2. Creativity through and through
Instead of creating a team of full-stack designers, I played through the team members’ different strengths and weaknesses. While all designers can carry out a project, each specialty was encouraged to join a project and provide their expertise.
3. Unifying goal + design awards
The team needed direction and goals to work towards. We came up with individual, team and company goals for the current fiscal year. This exercise opened other opportunities such as applying for and winning design awards for our work.
4. Streamlined process by auditing and offloading paid subscriptions
We canceled subscriptions to a number of apps and extended the use of high-usage apps. We elevated our design tool to Figma from Sketch + InDesign + Zeplin to support collaboration among many reasons.
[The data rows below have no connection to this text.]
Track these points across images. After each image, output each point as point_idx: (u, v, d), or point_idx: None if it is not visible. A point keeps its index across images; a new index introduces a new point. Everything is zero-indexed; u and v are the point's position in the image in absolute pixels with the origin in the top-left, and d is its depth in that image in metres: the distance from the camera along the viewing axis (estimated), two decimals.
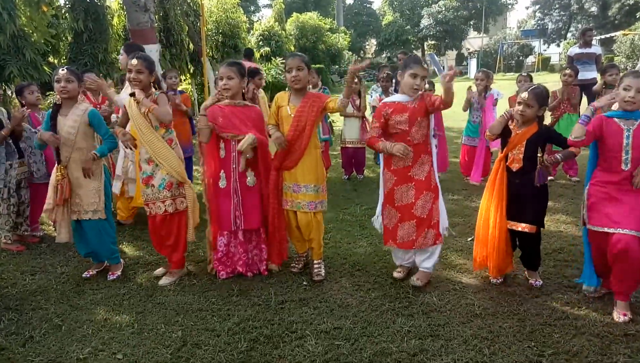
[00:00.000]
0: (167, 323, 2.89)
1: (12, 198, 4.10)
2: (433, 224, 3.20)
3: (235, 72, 3.24)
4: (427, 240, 3.19)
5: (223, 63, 3.34)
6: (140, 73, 3.25)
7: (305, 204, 3.32)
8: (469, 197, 5.50)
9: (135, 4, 7.59)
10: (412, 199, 3.18)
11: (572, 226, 4.43)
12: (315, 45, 26.35)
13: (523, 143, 3.02)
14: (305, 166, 3.31)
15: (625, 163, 2.71)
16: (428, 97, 3.11)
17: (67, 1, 10.20)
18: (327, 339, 2.67)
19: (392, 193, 3.23)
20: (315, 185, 3.32)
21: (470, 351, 2.53)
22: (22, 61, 8.30)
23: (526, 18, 49.14)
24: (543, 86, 3.05)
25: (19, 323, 2.94)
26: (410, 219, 3.20)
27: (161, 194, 3.33)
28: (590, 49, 7.98)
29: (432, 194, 3.20)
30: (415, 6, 43.52)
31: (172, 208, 3.35)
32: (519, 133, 3.04)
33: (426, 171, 3.18)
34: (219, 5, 14.76)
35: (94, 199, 3.35)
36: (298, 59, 3.26)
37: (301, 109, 3.25)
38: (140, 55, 3.31)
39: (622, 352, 2.48)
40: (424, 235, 3.19)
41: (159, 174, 3.32)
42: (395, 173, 3.20)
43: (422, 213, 3.17)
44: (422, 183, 3.17)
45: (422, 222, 3.19)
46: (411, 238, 3.21)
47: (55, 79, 3.29)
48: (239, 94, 3.32)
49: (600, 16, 36.27)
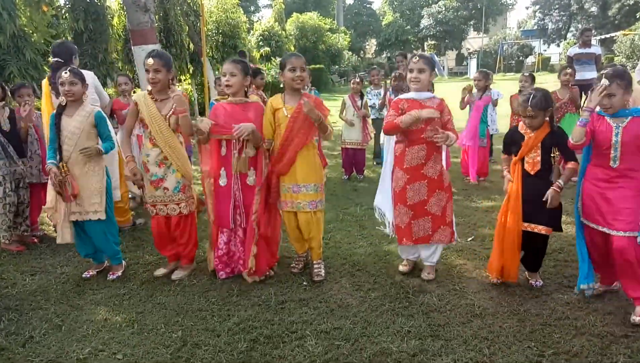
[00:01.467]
0: (167, 323, 2.89)
1: (7, 197, 4.09)
2: (448, 222, 3.29)
3: (239, 69, 3.20)
4: (444, 237, 3.29)
5: (227, 60, 3.32)
6: (158, 72, 3.22)
7: (306, 204, 3.30)
8: (469, 197, 5.51)
9: (135, 4, 7.60)
10: (425, 196, 3.22)
11: (572, 226, 4.41)
12: (315, 45, 26.37)
13: (538, 146, 3.02)
14: (305, 166, 3.29)
15: (614, 160, 2.73)
16: (445, 109, 3.20)
17: (67, 1, 10.21)
18: (327, 339, 2.67)
19: (404, 191, 3.24)
20: (315, 184, 3.32)
21: (470, 351, 2.53)
22: (22, 61, 8.30)
23: (526, 18, 49.19)
24: (542, 90, 3.03)
25: (19, 323, 2.94)
26: (425, 216, 3.25)
27: (176, 197, 3.36)
28: (590, 49, 7.99)
29: (445, 193, 3.27)
30: (415, 6, 43.51)
31: (187, 210, 3.41)
32: (532, 136, 3.03)
33: (438, 171, 3.23)
34: (219, 5, 14.78)
35: (96, 199, 3.35)
36: (302, 59, 3.25)
37: (298, 110, 3.19)
38: (156, 53, 3.26)
39: (622, 352, 2.48)
40: (440, 231, 3.28)
41: (173, 177, 3.33)
42: (407, 171, 3.22)
43: (436, 211, 3.24)
44: (435, 181, 3.22)
45: (437, 219, 3.26)
46: (427, 233, 3.27)
47: (60, 82, 3.26)
48: (240, 91, 3.28)
49: (600, 16, 36.26)
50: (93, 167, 3.36)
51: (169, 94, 3.29)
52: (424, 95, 3.20)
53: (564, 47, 32.47)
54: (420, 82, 3.15)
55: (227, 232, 3.40)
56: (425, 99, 3.18)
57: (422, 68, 3.11)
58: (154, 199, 3.37)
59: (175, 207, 3.38)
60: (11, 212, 4.14)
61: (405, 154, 3.21)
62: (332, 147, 8.64)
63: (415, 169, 3.20)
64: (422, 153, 3.18)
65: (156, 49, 3.36)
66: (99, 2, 10.25)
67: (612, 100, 2.67)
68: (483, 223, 4.54)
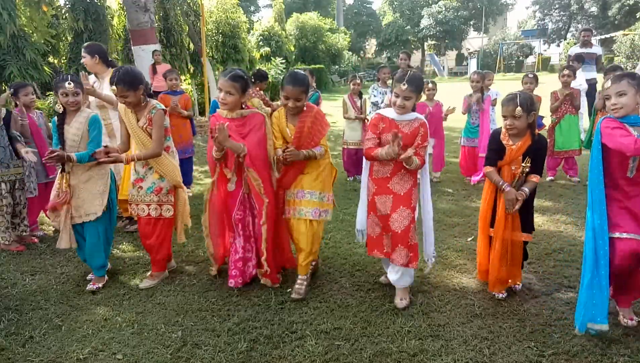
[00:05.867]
0: (167, 323, 2.89)
1: (4, 198, 4.09)
2: (410, 245, 3.00)
3: (237, 88, 3.05)
4: (400, 258, 2.98)
5: (225, 72, 3.13)
6: (125, 97, 3.14)
7: (309, 211, 3.14)
8: (469, 197, 5.51)
9: (135, 4, 7.60)
10: (389, 211, 3.03)
11: (572, 226, 4.43)
12: (315, 45, 26.38)
13: (520, 158, 2.89)
14: (312, 174, 3.18)
15: (631, 170, 2.56)
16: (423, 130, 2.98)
17: (67, 1, 10.20)
18: (327, 339, 2.67)
19: (373, 201, 3.10)
20: (320, 192, 3.17)
21: (470, 351, 2.53)
22: (22, 61, 8.31)
23: (526, 18, 49.16)
24: (522, 93, 2.88)
25: (19, 323, 2.94)
26: (387, 232, 3.07)
27: (147, 198, 3.32)
28: (591, 49, 7.99)
29: (409, 212, 3.01)
30: (415, 6, 43.53)
31: (155, 213, 3.34)
32: (514, 148, 2.89)
33: (406, 188, 3.02)
34: (219, 5, 14.78)
35: (97, 202, 3.34)
36: (298, 90, 3.01)
37: (299, 130, 3.08)
38: (117, 79, 3.09)
39: (622, 352, 2.48)
40: (398, 250, 2.99)
41: (150, 177, 3.32)
42: (375, 182, 3.09)
43: (397, 227, 2.99)
44: (401, 197, 3.01)
45: (396, 237, 3.00)
46: (388, 249, 3.08)
47: (61, 92, 3.24)
48: (237, 107, 3.15)
49: (600, 16, 36.30)
50: (97, 171, 3.35)
51: (144, 105, 3.25)
52: (404, 117, 2.99)
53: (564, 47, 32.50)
54: (405, 109, 2.95)
55: (243, 237, 3.28)
56: (404, 121, 2.99)
57: (410, 96, 2.90)
58: (130, 197, 3.39)
59: (144, 208, 3.33)
60: (8, 213, 4.14)
61: (373, 165, 3.10)
62: (332, 147, 8.64)
63: (382, 181, 3.05)
64: (388, 168, 3.02)
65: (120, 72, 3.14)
66: (99, 2, 10.25)
67: (623, 99, 2.48)
68: None
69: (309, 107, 3.17)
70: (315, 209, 3.16)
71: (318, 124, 3.15)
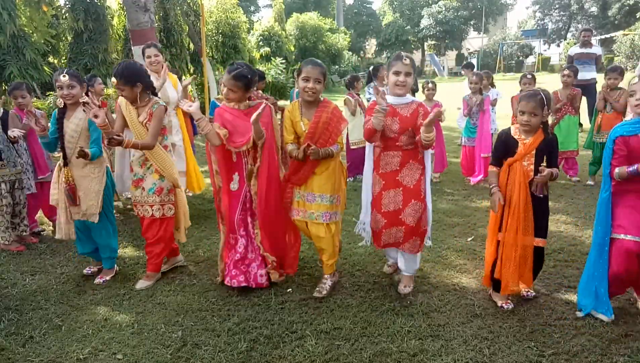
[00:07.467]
0: (167, 323, 2.89)
1: (3, 198, 4.09)
2: (421, 232, 3.09)
3: (240, 87, 3.07)
4: (413, 247, 3.10)
5: (230, 67, 3.11)
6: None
7: (320, 215, 3.12)
8: (469, 197, 5.51)
9: (135, 4, 7.59)
10: (400, 205, 3.04)
11: (572, 226, 4.43)
12: (315, 45, 26.37)
13: (532, 153, 2.82)
14: (324, 175, 3.12)
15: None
16: (422, 109, 2.98)
17: (67, 1, 10.22)
18: (327, 339, 2.67)
19: (380, 197, 3.09)
20: (331, 195, 3.12)
21: (470, 351, 2.53)
22: (22, 61, 8.32)
23: (526, 18, 49.10)
24: (543, 91, 2.89)
25: (19, 323, 2.94)
26: (398, 226, 3.07)
27: (150, 199, 3.33)
28: (591, 49, 7.98)
29: (421, 204, 3.05)
30: (415, 6, 43.51)
31: (159, 213, 3.36)
32: (526, 143, 2.83)
33: (415, 179, 3.04)
34: (219, 5, 14.80)
35: (93, 201, 3.35)
36: (319, 69, 3.00)
37: (314, 125, 3.03)
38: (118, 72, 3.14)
39: (622, 352, 2.48)
40: (412, 241, 3.08)
41: (150, 178, 3.33)
42: (383, 177, 3.08)
43: (411, 221, 3.03)
44: (411, 190, 3.03)
45: (411, 230, 3.06)
46: (398, 241, 3.11)
47: (57, 85, 3.25)
48: (243, 100, 3.16)
49: (600, 16, 36.29)
50: (93, 169, 3.36)
51: (146, 101, 3.27)
52: (402, 100, 3.01)
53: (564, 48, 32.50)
54: (406, 87, 2.96)
55: (245, 237, 3.28)
56: (402, 104, 3.00)
57: (410, 72, 2.92)
58: (134, 198, 3.40)
59: (148, 209, 3.34)
60: (8, 213, 4.15)
61: (380, 159, 3.09)
62: None
63: (390, 175, 3.05)
64: (397, 159, 3.03)
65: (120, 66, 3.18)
66: (99, 2, 10.27)
67: None
68: (483, 223, 4.54)
69: (326, 102, 3.13)
70: (325, 212, 3.12)
71: (335, 120, 3.07)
5. Weekly catch-ups across the board
There was no proper line of communication within teams. Team members hesitated to seek help for minor and major issues. I established a weekly catch-up for my team for task updates, road blocks and team sharing. Seeing its success, Development and Clients team adopted the practice and now hold weekly catch-ups.
6. Design systems and component-based designs
One of my key findings was that project timelines balloon at development stage. I scheduled meetings with the Technical Director to see how the design team can help. We came up with component-based designs and design systems - item on his wishlist that the previous Design Leads refused.
7. OKRs for everyone
As part of the design team transformation, I introduced my team members to OKRs. I helped define their goals and do check-ups during my one-on-ones.
I presented this in my catch-up with our Founder. That same day, he asked me to present it to the entire team. We implemented it across the board.